Pour subvenir à cette consommation prodigieuse, l’énorme moulin à broyer les cannes, qui fait face à l’église, s’ébranle souvent sur son axe et manœuvré par deux hommes qui grimpent et circulent dans ses roues à la façon des écureuils dans leur cage tournante, fait entendre des grincements affreux qui nous déchiraient les oreilles, mais que la population des deux sexes accueille par des cris joyeux.

Toutefois, cet approvisionnement mensuel d’eau de feu, si considérable qu’il puisse être, ne suffit pas aux néophytes et pour obvier à cette insuffisance, chacun d’eux cultive lui-même la canne à sucre et en fabrique du tafia.

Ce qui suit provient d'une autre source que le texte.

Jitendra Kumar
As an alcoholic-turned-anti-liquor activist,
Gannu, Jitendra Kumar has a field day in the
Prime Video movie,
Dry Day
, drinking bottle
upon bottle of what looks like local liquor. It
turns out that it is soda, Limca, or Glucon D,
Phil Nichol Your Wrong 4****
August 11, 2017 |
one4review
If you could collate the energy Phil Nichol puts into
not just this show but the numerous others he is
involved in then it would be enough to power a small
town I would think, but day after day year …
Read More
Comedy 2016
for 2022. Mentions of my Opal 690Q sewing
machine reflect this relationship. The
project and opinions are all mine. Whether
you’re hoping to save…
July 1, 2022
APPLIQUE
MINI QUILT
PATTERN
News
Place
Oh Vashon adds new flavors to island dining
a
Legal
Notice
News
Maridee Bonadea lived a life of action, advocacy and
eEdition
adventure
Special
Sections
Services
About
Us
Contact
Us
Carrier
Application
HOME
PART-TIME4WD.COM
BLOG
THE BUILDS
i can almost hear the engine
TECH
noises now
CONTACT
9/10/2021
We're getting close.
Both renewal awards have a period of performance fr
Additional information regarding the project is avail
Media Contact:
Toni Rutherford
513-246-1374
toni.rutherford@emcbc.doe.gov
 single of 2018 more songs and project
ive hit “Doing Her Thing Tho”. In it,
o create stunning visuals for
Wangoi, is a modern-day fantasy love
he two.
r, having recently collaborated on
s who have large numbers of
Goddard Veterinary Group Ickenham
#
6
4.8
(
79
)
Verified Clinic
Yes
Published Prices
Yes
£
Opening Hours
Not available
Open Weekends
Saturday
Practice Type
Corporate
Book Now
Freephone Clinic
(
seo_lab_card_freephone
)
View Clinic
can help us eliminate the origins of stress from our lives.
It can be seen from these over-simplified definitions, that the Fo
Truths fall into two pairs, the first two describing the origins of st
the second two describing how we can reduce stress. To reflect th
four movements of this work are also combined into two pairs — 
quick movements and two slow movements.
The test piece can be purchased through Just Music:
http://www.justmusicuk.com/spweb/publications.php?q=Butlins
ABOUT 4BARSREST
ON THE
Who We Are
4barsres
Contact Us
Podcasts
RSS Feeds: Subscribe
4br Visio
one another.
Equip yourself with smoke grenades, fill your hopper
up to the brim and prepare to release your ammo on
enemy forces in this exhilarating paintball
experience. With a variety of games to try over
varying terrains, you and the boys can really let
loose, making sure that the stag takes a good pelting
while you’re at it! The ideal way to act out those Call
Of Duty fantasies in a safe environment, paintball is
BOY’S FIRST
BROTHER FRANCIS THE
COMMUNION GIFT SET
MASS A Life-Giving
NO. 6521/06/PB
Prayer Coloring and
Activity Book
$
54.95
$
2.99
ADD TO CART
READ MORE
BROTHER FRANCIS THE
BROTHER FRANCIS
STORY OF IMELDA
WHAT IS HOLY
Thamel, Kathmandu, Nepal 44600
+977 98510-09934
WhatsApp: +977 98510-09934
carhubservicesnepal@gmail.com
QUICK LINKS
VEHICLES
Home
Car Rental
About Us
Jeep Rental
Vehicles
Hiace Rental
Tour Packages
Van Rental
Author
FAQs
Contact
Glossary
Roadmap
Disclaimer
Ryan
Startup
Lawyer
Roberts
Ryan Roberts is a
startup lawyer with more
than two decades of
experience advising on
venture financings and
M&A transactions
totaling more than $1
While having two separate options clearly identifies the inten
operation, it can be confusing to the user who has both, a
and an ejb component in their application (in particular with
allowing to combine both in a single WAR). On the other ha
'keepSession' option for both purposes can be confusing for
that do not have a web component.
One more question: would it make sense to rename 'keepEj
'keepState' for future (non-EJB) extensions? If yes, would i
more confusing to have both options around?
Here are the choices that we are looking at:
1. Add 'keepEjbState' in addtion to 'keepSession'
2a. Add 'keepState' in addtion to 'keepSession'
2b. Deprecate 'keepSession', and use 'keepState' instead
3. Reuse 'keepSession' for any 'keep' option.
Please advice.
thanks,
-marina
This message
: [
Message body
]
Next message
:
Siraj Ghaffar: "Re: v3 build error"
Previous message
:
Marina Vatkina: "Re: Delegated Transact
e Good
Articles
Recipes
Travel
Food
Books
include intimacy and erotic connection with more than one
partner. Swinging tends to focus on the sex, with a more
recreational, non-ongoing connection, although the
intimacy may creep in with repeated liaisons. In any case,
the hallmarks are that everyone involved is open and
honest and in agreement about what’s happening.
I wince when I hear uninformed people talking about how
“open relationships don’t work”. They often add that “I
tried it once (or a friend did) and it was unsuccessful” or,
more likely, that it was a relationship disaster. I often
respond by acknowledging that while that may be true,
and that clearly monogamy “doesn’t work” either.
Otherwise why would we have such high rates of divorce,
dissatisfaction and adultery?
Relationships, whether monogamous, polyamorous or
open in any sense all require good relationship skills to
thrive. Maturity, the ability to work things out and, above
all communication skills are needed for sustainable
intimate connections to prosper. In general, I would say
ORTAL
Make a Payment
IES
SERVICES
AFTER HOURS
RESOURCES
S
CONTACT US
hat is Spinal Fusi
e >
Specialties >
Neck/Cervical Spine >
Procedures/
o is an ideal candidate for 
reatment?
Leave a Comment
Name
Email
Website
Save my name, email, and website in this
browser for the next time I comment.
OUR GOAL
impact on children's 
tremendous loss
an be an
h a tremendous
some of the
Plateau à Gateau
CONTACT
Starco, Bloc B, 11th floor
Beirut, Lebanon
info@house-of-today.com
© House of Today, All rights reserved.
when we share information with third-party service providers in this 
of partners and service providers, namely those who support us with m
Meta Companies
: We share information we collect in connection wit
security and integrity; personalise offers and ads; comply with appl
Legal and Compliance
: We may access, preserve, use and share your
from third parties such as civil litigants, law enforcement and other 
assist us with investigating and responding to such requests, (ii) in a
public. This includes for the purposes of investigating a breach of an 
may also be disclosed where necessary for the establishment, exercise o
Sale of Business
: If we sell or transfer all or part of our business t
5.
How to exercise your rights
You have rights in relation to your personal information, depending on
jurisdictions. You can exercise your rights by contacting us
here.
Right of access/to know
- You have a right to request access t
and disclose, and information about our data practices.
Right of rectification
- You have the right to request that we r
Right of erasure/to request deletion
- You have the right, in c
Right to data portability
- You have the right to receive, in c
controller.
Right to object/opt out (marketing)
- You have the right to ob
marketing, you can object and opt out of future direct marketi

Comme ces récoltes et ces distillations ont lieu à des jours différents et que l’usage est de s’inviter entre amis et voisins à goûter la liqueur nouvelle, les conviés se réunissent chez le propriétaire et font l’essai de sa boisson tout en dansant et s’accompagnant d’un peu de musique. De cet usage en vigueur chez les néophytes et du soin qu’a chaque ménage de faire choix d’un jour particulier pour préparer la boisson qu’il consomme, il résulte que les libations, la danse et la musique ne cessent sur un point que pour commencer sur un autre. Heureuses gens, pour qui l’existence n’est qu’un long jour de fête !

Le parc à tortues de Sarayacu.

Déjà fort égayée par le fifre et le tambourin qui y résonnent pendant une partie de la semaine, la Mission de Sarayacu a encore des jours de liesse et des solennités religieuses où ce fifre et ce tambourin sont renforcés par une grosse caisse, un chapeau chinois et une paire de cymbales. Ces instruments apportés autrefois de Lima par le révérend Plaza, sont un témoignage authentique et bruyant de son entrevue avec le vice-roi Abasctl. Quoique détériorés par le temps et la main inintelligente des néophytes qui en jouent un peu comme pourraient le faire des sourds et des aveugles, ils rendent encore d’utiles services, et réunis aux fifres et aux tambours, composent un orchestre assez belliqueux.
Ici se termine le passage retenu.